The U.S. Postal Service is dangerously close to running out of cash. In testimony on Thursday before the Senate Committee on Homeland Security and Governmental Affairs, Postmaster General Patrick Donahoe made the USPS’s position crystal clear.
At the end of June, the Postal Service had total assets of $22.5 billion and total liabilities of $61.2 billion. Of those assets only $3.1 billion is available in cash. The USPS has borrowed its mandated limit of $15 billion and currently has enough cash on hand to fund operations for just 11 days.
The USPS will fail to make its $5.6 billion payment to its retirees’ health fund on September 30 and will add that total to the $11.1 billion it failed to pay last year. If it makes its scheduled $1.4 billion workers’ compensation payment next month. its cash balance will total just five days of operating expenses. As Donahoe noted, that is a “razor thin margin” considering that private sector companies typically have enough cash on hand to fund at least two months of operations.

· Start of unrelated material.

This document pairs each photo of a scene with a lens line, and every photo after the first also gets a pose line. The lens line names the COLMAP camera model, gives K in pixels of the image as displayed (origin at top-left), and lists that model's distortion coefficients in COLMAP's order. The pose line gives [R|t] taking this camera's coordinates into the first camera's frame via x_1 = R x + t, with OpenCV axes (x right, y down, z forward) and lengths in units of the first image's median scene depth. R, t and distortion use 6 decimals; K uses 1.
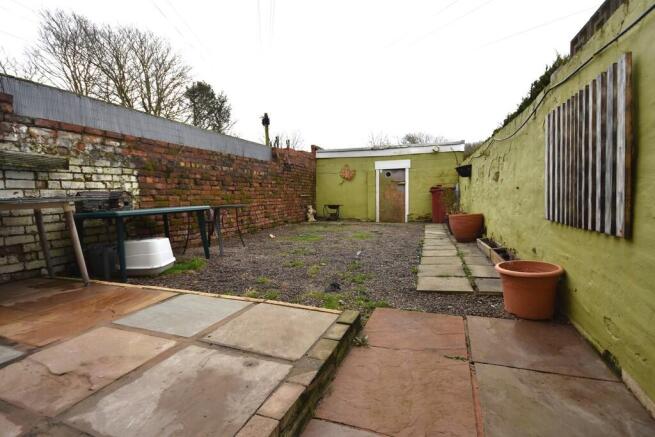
lens RADIAL K [[325.9, 0, 327.5], [0, 325.9, 218.5], [0, 0, 1]] dist [-0.000137, -0.000091]
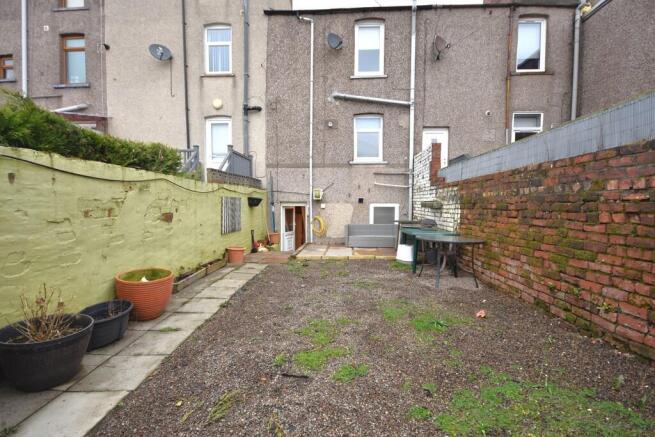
lens RADIAL K [[325.9, 0, 327.5], [0, 325.9, 218.5], [0, 0, 1]] dist [-0.000137, -0.000091]
pose [[-0.955648, 0.007604, -0.294413, 0.230457], [-0.026848, 0.993255, 0.112801, -0.155216], [0.293285, 0.115702, -0.948998, 1.441282]]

For the first nine months of 2013, the USPS posted a net loss of $3.9 billion. In fiscal year 2012 the net loss totaled $15.9 billion, in addition to the missed $11.1 billion payment for retiree health benefits.
The Postal Service’s biggest problem, though Donahoe doesn’t say it directly, is the congressionally mandated pre-funding payments to the retirees’ health benefit fund. The USPS has run a deficit of $41 billion in the six years since the pre-funding requirement was passed. Of that total, $32 billion has gone to the pre-funding payments. Donahoe said:
To be clear, the Postal Service does not have the authority or the tools to managed these massive obligations without comprehensive postal reform legislation.
Congress either has not acted on or rejected proposals to eliminate Saturday mail delivery, raise postal rates and close some rural post offices. Eliminating the pre-funding requirement would help ease the cash crunch substantially, but that is not likely to happen. More likely are added calls to privatize the Postal Service as the United Kingdom is about to do.